## TO-DO LIST:
(1) Write out the part of the bug report that opens with the words containing "Description Veer Muchandi" and closes with "the nameserver entry.".
(2) Which entries appear on the CC line of the bug report?

## PASSAGE:
++++++++

Note: This bug is displayed in read-only format because the product is no longer active in Red Hat Bugzilla.

Bug 1100890

Summary: rhc create-app retries for DNS records on the client machine even though the app is created and added to DNS
Product: OpenShift Container Platform Reporter: Veer Muchandi <veer>
Component: ocAssignee: Miciah Dashiel Butler Masters <mmasters>
Status: CLOSED NOTABUG QA Contact: libra bugs <libra-bugs>
Severity: medium Docs Contact:
Priority: medium    
Version: 2.1.0CC: anli, bleanhar, erich, jokerman, libra-onpremise-devel, mmccomas, nicholas_schuetz, veer
Target Milestone: ---   
Target Release: ---   
Hardware: Unspecified   
OS: Unspecified   
Whiteboard:
Fixed In Version: Doc Type: Bug Fix
Doc Text:
Story Points: ---
Clone Of: Environment:
Last Closed: 2015-02-09 22:07:50 UTC Type: Bug
Regression: --- Mount Type: ---
Documentation: --- CRM:
Verified Versions: Category: ---
oVirt Team: --- RHEL 7.3 requirements from Atomic Host:
Cloudforms Team: --- Target Upstream Version:
Embargoed:
Attachments:
Description Flags
Retry issue when the nameserver entry is not the first one in the list
none
Retries error resolved when you move nameserver entry to the top in /etc/resolv.conf none

Description Veer Muchandi 2014-05-23 17:42:57 UTC
Description of problem:
When you are in a test client machine, the nameserver entries might be added as DNS records on the client machine. On MAC client we use /etc/resolver/<domainname> file to configure the nameserver entry. 
When you create an application on this MAC client it always keeps retrying for the DNS record to be created and stops. You have to manually do a git clone later.

++++++++

## GIVEN RECORDS:
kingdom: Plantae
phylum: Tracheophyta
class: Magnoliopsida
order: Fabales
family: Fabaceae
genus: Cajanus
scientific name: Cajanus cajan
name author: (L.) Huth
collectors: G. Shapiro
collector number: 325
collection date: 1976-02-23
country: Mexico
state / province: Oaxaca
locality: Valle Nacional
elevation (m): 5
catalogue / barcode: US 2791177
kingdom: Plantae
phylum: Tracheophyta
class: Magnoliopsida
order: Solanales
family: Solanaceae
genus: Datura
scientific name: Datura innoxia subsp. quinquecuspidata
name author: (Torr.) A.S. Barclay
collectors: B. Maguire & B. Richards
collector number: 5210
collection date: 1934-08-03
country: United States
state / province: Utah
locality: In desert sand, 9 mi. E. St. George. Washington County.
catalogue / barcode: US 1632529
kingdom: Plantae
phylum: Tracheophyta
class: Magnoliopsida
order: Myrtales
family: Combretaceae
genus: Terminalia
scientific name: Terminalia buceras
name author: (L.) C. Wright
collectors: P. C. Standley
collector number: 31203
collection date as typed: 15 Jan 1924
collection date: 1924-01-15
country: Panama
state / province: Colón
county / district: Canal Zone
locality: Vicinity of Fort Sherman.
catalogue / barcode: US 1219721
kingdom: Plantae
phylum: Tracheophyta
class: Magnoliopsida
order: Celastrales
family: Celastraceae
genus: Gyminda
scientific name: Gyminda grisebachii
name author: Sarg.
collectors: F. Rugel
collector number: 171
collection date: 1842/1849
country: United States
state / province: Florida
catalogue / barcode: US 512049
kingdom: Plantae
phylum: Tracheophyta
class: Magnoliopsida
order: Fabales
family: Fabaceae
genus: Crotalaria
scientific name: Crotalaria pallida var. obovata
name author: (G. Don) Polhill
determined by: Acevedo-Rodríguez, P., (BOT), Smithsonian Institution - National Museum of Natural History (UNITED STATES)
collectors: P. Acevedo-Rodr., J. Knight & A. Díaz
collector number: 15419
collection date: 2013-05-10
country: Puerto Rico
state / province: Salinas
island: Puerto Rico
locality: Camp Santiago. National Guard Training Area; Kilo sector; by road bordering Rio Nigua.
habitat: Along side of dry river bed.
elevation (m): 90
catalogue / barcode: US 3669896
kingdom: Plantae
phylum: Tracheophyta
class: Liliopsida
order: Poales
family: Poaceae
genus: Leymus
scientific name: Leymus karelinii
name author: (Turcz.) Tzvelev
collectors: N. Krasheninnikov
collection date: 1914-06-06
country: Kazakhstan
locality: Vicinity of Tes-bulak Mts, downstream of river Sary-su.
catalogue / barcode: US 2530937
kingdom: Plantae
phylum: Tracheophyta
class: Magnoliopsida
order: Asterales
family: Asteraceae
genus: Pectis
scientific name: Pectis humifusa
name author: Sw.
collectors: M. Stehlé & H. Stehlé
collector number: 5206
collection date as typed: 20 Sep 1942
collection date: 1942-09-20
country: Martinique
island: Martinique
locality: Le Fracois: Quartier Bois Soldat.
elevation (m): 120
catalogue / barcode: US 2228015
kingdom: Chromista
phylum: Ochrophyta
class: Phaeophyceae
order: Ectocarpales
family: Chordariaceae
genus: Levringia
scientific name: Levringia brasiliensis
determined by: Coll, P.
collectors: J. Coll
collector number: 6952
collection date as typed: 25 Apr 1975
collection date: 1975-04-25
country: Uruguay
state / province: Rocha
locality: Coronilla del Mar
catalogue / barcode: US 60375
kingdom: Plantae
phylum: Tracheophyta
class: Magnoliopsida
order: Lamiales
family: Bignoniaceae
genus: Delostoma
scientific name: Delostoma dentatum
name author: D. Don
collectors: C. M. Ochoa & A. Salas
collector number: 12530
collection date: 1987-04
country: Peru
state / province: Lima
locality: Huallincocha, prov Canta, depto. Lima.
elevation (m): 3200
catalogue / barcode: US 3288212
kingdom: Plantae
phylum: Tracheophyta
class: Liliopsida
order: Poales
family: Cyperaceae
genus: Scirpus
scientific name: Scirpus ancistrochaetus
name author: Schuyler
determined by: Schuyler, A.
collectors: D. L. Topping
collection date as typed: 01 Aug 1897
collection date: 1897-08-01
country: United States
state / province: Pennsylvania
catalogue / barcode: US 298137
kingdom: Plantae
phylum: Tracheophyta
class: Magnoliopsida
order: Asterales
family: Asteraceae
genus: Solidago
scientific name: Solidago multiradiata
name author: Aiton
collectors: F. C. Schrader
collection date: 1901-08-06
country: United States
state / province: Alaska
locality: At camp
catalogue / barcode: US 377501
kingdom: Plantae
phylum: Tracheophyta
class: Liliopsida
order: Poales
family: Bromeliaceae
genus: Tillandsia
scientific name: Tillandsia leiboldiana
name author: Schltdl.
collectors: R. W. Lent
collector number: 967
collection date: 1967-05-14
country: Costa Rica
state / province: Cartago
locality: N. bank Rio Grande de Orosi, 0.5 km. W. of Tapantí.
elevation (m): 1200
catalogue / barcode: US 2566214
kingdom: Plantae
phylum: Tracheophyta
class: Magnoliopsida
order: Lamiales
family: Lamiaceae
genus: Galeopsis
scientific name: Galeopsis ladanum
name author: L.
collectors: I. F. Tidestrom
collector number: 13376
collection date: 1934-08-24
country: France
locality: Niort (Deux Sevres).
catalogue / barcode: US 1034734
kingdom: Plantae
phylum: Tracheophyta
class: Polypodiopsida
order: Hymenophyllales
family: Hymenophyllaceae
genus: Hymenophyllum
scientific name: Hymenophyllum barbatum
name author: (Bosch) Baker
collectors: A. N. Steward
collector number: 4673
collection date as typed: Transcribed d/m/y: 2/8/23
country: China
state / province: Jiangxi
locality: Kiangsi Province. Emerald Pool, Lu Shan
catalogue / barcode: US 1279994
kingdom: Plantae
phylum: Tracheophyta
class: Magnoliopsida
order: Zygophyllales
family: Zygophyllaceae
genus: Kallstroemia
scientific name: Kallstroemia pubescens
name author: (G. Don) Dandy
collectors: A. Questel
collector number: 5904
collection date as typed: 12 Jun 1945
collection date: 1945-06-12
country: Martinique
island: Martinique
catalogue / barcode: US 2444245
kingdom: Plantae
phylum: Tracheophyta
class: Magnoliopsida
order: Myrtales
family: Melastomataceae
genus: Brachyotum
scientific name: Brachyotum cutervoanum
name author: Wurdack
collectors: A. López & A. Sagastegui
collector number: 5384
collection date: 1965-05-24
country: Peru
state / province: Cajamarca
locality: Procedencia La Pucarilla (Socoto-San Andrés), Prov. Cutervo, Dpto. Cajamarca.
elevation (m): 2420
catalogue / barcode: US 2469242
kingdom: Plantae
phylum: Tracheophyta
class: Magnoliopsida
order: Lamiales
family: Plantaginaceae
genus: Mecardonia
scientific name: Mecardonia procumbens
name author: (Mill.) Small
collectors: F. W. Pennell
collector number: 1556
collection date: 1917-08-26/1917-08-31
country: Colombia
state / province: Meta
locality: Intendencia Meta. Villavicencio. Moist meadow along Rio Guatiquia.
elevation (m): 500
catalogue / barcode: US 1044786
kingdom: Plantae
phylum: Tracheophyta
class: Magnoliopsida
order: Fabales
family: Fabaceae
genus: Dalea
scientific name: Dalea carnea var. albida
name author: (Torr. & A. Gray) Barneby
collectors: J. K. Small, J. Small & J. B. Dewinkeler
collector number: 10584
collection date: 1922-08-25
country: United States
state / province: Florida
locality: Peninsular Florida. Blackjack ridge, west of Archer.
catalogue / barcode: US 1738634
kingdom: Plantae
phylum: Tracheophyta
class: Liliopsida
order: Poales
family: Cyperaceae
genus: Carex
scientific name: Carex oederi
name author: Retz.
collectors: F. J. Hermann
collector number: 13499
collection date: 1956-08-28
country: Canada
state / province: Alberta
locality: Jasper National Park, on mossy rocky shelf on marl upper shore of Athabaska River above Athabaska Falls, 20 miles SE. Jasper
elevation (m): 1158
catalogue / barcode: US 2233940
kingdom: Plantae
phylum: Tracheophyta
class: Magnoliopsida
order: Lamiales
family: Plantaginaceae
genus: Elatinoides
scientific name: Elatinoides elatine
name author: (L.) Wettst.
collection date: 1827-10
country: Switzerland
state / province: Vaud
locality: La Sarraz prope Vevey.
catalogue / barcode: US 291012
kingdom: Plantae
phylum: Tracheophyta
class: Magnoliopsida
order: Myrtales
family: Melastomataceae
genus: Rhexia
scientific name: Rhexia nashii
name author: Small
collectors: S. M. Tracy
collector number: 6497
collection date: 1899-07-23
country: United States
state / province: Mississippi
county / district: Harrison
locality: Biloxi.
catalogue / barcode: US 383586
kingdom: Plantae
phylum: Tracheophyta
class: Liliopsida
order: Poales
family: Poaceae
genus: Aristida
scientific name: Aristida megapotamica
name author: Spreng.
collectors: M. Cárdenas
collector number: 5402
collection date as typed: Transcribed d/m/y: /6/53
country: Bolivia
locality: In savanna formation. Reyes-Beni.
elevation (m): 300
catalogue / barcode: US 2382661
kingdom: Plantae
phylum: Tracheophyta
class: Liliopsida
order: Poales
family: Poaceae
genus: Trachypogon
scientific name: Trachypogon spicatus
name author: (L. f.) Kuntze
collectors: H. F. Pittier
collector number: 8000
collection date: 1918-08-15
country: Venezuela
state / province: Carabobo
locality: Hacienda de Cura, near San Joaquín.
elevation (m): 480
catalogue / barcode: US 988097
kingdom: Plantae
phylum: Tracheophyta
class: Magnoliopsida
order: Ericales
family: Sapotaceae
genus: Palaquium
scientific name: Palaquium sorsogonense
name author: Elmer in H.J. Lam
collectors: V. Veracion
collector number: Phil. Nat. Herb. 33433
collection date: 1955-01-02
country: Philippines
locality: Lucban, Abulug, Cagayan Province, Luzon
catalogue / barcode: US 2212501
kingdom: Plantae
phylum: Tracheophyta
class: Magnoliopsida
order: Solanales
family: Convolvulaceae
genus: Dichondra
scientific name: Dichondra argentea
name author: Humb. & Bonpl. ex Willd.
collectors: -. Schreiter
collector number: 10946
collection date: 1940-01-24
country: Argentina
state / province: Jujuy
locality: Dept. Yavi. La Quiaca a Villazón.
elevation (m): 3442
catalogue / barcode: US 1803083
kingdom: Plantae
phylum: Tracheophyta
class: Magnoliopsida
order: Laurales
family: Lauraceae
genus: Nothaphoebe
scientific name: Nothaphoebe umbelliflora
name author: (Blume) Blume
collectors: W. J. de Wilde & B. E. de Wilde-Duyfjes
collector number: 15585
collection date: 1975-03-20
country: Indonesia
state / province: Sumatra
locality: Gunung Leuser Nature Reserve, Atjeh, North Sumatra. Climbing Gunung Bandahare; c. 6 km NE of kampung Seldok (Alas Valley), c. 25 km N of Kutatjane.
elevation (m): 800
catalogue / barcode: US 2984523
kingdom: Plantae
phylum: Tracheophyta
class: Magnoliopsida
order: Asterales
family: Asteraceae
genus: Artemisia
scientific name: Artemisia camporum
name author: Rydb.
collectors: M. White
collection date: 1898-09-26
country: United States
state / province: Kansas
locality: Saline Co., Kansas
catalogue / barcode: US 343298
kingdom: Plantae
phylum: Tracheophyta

++++++++

## OUTPUTS:
(1)
Description Veer Muchandi 2014-05-23 17:42:57 UTC
Description of problem:
When you are in a test client machine, the nameserver entries might be added as DNS records on the client machine. On MAC client we use /etc/resolver/<domainname> file to configure the nameserver entry.

(2) anli, bleanhar, erich, jokerman, libra-onpremise-devel, mmccomas, nicholas_schuetz, veer